Members of the strictly Orthodox Neturei Karta Jewish sect, who oppose Zionism, attended the rally. In between speeches, some demonstrators burned an Israeli flag.

As well as criticism of Israel’s actions those in attendance also recognised the role played by the UK and Saudi Arabia in perpetuating the ongoing suffering of the Palestinians

One of the speakers, Mick Napier, said: “The Saudi Embassy and the Emirates and Israel are playing footsie under the table, they may formally have not thawed relations but they are united and Saudi Arabia is a partner with Israel in the region.
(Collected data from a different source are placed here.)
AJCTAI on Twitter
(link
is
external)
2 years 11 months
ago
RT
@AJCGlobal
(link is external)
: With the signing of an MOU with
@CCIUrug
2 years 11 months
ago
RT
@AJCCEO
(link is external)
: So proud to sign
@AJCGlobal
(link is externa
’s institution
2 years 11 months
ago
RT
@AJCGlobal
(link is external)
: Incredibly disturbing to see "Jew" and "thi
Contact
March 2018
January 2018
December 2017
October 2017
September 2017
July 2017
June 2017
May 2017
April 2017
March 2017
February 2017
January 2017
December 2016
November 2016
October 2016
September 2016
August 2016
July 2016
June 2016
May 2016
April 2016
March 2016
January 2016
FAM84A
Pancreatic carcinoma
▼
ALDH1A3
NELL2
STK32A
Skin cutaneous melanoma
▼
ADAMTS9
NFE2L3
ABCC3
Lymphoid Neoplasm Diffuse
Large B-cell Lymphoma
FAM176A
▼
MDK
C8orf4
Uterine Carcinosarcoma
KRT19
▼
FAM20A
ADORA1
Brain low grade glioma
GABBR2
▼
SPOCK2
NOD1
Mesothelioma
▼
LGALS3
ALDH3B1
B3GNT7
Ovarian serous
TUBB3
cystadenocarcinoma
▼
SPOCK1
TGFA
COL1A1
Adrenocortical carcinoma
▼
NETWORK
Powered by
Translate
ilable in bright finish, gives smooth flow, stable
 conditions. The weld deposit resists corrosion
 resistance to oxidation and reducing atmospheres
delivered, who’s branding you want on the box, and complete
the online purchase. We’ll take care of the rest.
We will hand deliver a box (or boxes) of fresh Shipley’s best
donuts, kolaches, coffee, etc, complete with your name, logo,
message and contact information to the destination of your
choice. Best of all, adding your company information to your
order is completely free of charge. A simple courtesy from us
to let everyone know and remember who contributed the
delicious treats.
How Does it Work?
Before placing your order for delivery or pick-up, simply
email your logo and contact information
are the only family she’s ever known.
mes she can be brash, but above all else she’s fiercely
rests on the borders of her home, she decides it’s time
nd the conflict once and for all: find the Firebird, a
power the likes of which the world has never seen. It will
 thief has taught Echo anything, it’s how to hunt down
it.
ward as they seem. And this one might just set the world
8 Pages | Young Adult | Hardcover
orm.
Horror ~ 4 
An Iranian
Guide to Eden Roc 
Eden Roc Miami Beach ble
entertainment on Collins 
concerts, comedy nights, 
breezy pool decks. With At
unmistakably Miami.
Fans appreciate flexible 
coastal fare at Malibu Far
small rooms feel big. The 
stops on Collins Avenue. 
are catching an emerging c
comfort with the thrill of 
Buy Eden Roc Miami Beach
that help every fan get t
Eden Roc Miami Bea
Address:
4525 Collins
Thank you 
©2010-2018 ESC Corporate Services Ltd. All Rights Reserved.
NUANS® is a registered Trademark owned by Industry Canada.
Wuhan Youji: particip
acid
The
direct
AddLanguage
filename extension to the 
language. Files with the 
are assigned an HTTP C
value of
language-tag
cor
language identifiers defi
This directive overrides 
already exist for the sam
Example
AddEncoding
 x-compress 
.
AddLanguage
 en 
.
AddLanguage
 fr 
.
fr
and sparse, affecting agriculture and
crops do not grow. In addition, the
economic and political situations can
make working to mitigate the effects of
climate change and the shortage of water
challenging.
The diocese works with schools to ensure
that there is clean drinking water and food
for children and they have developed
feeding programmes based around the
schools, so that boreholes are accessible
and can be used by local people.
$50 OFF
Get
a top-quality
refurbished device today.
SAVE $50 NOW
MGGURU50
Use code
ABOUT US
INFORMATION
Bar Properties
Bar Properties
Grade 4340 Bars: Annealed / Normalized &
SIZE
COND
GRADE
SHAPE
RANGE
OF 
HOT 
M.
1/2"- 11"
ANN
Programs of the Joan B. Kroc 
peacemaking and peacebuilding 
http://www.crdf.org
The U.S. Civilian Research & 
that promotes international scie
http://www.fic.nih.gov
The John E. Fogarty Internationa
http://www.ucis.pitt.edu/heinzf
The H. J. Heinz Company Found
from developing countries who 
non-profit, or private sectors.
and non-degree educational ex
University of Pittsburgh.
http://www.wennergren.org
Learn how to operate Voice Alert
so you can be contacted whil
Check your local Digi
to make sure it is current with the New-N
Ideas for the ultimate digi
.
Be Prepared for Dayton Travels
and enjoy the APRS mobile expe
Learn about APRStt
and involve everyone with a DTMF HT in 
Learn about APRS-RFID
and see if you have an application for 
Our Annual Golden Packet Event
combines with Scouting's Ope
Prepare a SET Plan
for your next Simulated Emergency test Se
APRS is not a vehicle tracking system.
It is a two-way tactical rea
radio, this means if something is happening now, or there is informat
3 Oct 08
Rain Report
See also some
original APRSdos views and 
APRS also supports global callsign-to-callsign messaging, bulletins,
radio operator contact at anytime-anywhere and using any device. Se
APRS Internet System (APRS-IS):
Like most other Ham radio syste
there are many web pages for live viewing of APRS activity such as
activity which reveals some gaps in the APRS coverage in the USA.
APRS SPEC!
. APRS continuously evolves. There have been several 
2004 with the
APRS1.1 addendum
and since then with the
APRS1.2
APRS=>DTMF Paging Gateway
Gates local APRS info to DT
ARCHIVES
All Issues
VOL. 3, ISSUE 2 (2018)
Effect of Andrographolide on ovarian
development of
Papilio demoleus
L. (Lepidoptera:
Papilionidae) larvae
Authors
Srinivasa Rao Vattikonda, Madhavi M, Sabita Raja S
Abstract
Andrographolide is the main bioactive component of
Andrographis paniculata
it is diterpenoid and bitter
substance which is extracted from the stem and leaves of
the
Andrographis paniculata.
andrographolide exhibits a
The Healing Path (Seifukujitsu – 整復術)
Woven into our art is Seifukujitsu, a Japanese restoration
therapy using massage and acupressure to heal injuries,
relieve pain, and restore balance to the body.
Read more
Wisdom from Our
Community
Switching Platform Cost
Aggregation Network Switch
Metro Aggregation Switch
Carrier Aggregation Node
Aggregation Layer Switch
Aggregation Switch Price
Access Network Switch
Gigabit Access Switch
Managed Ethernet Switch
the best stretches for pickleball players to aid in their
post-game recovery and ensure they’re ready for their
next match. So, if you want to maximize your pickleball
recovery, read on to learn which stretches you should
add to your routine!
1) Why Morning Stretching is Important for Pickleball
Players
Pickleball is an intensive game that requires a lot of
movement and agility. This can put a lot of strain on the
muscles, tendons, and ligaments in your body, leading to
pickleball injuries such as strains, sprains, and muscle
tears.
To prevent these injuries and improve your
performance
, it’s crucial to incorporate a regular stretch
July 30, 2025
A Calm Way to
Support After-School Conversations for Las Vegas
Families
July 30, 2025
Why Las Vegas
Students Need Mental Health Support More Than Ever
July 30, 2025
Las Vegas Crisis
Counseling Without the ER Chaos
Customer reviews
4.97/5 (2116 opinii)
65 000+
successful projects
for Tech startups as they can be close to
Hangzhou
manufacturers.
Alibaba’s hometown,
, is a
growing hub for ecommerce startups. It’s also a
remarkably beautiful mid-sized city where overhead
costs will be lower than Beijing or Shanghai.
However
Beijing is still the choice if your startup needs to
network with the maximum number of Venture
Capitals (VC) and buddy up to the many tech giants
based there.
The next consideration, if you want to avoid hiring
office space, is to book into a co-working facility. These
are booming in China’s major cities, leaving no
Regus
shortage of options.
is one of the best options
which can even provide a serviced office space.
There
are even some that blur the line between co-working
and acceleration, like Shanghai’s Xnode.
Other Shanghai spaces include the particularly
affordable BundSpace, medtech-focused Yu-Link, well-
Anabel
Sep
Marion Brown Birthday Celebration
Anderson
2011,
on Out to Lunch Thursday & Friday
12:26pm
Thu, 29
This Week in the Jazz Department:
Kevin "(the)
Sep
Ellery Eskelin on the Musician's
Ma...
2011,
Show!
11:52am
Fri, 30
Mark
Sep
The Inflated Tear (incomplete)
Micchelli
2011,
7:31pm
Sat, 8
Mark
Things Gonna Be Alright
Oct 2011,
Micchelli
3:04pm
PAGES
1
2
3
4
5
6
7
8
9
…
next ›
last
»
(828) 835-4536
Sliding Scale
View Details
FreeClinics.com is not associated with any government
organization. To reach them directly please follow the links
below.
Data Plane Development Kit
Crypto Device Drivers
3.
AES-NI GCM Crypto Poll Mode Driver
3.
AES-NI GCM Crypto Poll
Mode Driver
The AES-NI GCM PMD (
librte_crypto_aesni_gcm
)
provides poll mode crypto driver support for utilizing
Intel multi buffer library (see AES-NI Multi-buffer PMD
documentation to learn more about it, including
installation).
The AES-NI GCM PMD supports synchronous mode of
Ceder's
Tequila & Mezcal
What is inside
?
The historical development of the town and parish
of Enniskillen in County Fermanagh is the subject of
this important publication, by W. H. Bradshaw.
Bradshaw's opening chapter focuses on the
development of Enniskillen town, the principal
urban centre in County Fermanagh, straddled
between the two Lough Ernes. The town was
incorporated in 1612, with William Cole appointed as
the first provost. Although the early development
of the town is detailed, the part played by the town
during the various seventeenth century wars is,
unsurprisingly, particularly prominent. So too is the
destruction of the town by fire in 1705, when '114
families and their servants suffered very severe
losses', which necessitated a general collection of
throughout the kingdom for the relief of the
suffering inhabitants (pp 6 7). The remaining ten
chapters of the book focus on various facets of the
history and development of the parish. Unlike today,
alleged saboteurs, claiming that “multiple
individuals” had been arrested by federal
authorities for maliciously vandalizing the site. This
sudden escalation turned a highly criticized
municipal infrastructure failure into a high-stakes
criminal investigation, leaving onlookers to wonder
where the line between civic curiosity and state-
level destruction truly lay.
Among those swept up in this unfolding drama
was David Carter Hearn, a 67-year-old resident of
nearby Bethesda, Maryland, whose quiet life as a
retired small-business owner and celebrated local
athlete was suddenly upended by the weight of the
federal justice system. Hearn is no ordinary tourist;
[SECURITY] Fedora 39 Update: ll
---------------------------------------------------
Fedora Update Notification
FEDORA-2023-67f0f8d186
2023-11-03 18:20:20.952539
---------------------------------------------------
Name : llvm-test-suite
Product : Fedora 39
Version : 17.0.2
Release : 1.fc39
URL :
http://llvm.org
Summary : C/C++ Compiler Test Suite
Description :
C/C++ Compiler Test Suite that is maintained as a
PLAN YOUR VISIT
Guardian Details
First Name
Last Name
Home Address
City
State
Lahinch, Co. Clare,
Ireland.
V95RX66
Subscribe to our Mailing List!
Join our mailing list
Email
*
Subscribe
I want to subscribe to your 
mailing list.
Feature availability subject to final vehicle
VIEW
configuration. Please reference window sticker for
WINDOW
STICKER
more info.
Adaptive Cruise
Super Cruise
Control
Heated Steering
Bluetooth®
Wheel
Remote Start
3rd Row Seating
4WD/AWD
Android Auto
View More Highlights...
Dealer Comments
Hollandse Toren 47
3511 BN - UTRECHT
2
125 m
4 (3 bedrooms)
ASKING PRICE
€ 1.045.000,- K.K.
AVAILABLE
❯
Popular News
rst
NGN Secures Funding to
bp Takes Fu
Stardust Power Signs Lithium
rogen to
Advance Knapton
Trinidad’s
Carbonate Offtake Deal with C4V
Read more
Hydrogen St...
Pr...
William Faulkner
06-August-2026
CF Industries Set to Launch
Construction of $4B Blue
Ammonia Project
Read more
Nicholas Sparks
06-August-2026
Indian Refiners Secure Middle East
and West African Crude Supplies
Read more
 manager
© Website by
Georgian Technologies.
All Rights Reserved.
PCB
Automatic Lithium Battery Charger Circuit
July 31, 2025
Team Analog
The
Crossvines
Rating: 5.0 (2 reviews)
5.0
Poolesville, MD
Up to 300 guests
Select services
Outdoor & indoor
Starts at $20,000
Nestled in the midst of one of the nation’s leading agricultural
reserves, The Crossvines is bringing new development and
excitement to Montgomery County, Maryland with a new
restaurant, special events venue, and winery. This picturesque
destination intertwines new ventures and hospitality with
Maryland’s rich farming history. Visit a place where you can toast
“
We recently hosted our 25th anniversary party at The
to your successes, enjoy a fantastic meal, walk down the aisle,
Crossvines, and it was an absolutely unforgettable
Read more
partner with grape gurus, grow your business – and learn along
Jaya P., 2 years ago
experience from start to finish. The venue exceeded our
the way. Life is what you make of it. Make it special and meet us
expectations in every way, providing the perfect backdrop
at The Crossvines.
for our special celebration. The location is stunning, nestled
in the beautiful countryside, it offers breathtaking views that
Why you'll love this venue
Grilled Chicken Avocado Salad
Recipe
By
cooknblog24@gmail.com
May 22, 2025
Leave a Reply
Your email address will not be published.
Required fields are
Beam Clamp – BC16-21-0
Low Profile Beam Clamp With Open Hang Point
The Israelis are prepared to do the dispossession and the killing while the Saudis are perfectly ready to throw the Palestinians under the bus.”

Al Quds Day, named after the Arabic word for Jerusalem, is an anti-Israel day of protest held around the time of the final Friday of Ramadan, first initiated by Iran’s Ayatollah Khomeini in 1979.

A Zionist counter-demonstration was held in a designated space 100 metres from the Al Quds protest, with police officers maintaining a “neutral zone” between the two.

Supporters of Israel played the country’s national anthem on speakers, as well as Israel’s recent Eurovision-winning entry.

Maajid Nawaz at the Al Quds march

Fiona Sharpe, the co-founder of Sussex Friends of Israel, told the Jewish Chronicle : “It’s important that the Jewish community has a presence here. While we don’t want to curtail anyone’s freedom of speech, we do not want it to become hate speech.

“Flying of the Hezbollah flag crosses the line – Hezbollah being a known terrorist organisation. It’s a threat to us all, not just the Jewish community. We wouldn’t want to see the flying of an Isis flag on the streets of London. I don’t think it’s appropriate to fly the Hezbollah flag.”

As the Al Quds march proceeded towards Downing Street, Zionist activists chanted “Terrorist scum, off our streets”, and “Whose streets? Our streets”.

Earlier in the day, members of a group of far-right football fans were cleared from the area after attempting to enter the zone in which pro-Palestinian demonstrators had congregated.

Banners reading “Make Britain Great Again” were displayed by far right nationalists. Behind a wall of police they goaded demonstrators, calling them “terrorist scum”.